A implementação da Resolução BCB nº 522 inaugura uma nova fase para o ecossistema de pagamentos brasileiro. Em meio às transformações regulatórias que ampliam as exigências de governança, transparência e rastreabilidade das operações financeiras, representantes do mercado de subadquirência se reuniram na última sexta-feira (12 de junho), em São Paulo, durante o evento Subadquirência 2.0 – Regulação e Novos Negócios: União e inovação no setor financeiro brasileiro.
Promovido pela Luby e Ultralinks, com o apoio da Pagos – Associação Brasileira do Ecossistema de Pagamentos, em parceria com Daniel Nery, CEO da Ultralinks e vice-presidente de Facilitadores de Pagamentos da entidade, o encontro reuniu executivos, especialistas jurídicos, representantes institucionais e lideranças do setor para debater os impactos práticos da nova regulamentação e os caminhos para a construção de um ambiente de negócios mais sustentável.
O debate ocorre em um momento de profunda reconfiguração do mercado. A Resolução BCB nº 522, publicada pelo Banco Central, reforçou as exigências de participação das subcredenciadoras na liquidação centralizada, ampliou as obrigações relacionadas ao compartilhamento de informações e elevou os padrões de governança, monitoramento e rastreabilidade das operações financeiras.
Fortalecimento da segurança sistêmica e aumento da transparência do setor
"O movimento busca fortalecer a segurança sistêmica e aumentar a transparência do ecossistema de pagamentos brasileiro", afirma Daniel Nery, explicando que o evento representou um esforço coletivo, cujo objetivo foi fortalecer a subadquirência e criar uma agenda permanente de diálogo entre empresas, reguladores e demais participantes do mercado.

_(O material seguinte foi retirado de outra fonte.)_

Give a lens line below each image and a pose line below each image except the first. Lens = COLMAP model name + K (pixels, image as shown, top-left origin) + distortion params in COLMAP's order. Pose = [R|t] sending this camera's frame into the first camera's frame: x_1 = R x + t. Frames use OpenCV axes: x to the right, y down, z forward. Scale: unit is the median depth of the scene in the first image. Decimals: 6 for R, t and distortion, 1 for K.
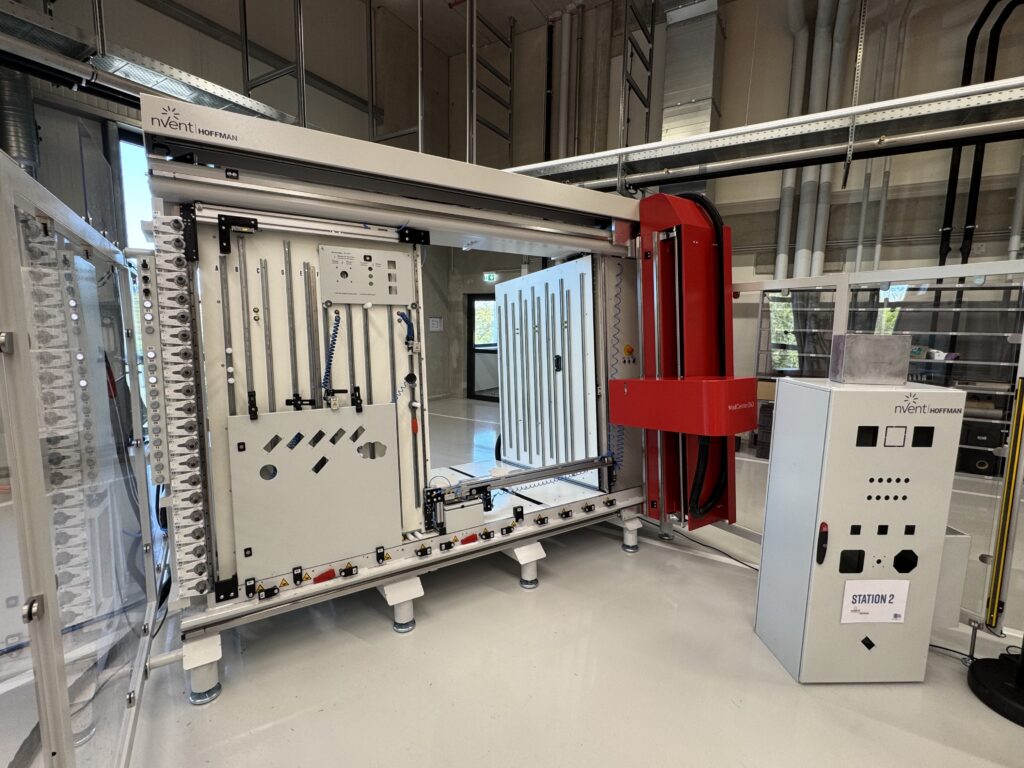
lens RADIAL K [[476.3, 0, 512.0], [0, 476.3, 384.0], [0, 0, 1]] dist [-0.000126, -0.000062]
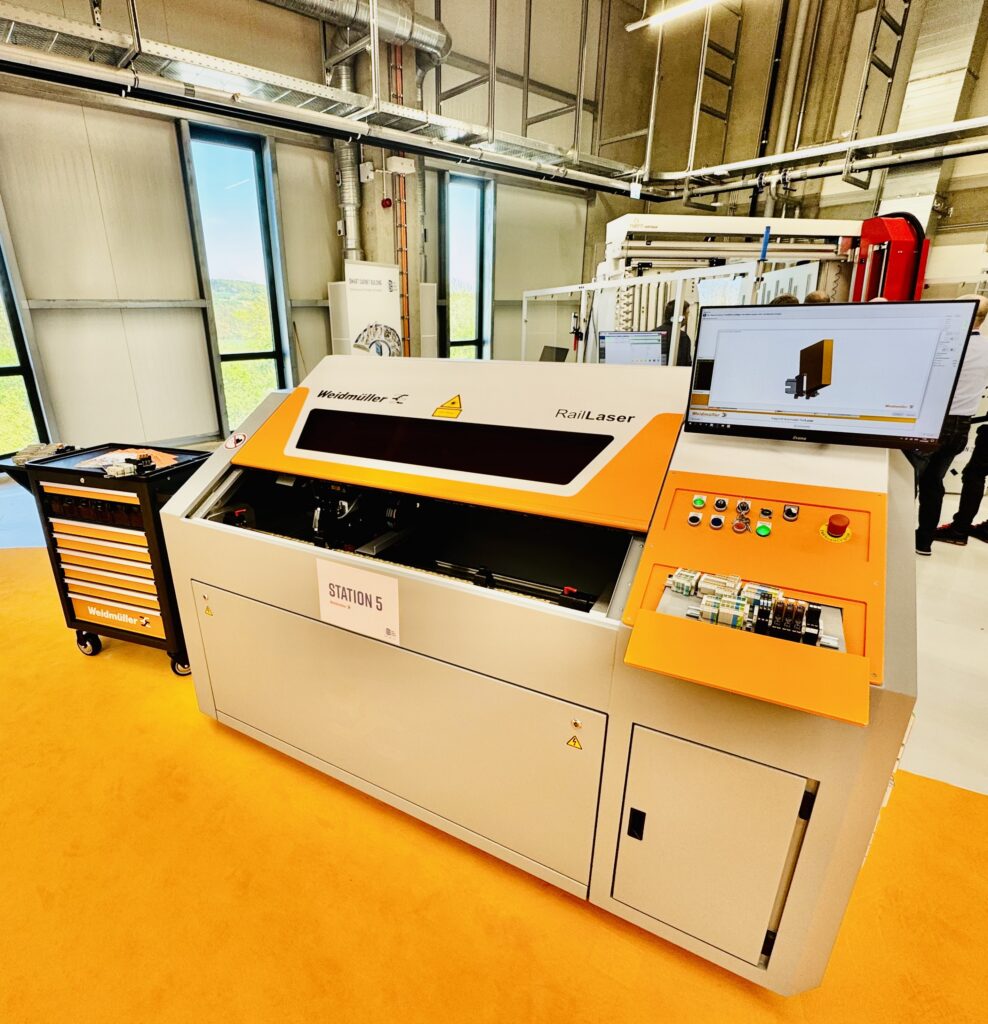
lens RADIAL K [[505.1, 0, 494.0], [0, 505.1, 512.0], [0, 0, 1]] dist [-0.000266, 0.000397]
pose [[0.954111, 0.080207, -0.288512, -0.280712], [-0.009609, 0.971166, 0.238209, 0.123943], [0.299299, -0.224506, 0.927371, -0.934736]]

"A proposta desse encontro foi promover uma união de esforços entre todos os agentes do ecossistema. Estamos diante de uma transformação estrutural do mercado de pagamentos, e a construção desse novo ambiente exige colaboração, compartilhamento de conhecimento e alinhamento operacional. Nosso objetivo é garantir que as subadquirentes tenham clareza sobre seus novos papéis, fortaleçam sua governança e atuem de forma cada vez mais segura e sustentável", ressalta Nery.
A agenda contou com painéis dedicados aos impactos regulatórios na prática, à redefinição das responsabilidades entre os participantes do mercado e às oportunidades de novos modelos de receita. Entre os participantes estiveram Eduardo Pires, mediador do evento; Giancarllo Melito, do Barcellos Tucunduva Advogados; Pedrina Braga, vice-presidente de Assuntos Regulatórios e Compliance da Pagos; e Nicolau J. Neto, CEO do Banco Fidúcia SCMEEP.
Pesquisas indicam que, embora as subadquirentes desempenhem um papel cada vez mais relevante no ecossistema de pagamentos, o segmento passa por um processo de adaptação às novas exigências regulatórias, especialmente após a publicação da Resolução BCB nº 522, que elevou os padrões de governança, transparência e gerenciamento de riscos das operações. "Nesse contexto, a aproximação entre empresas, associações setoriais e órgãos reguladores passa a ser vista como um fator determinante para a maturidade do segmento", finaliza o executivo.
A interpretação está alinhada aos objetivos da Resolução BCB nº 522, por meio da qual o Banco Central busca aprimorar as estruturas de gerenciamento centralizado de riscos, fortalecer a rastreabilidade das transações e ampliar os mecanismos de supervisão aplicáveis aos participantes dos arranjos de pagamento integrantes do Sistema de Pagamentos Brasileiro (SPB).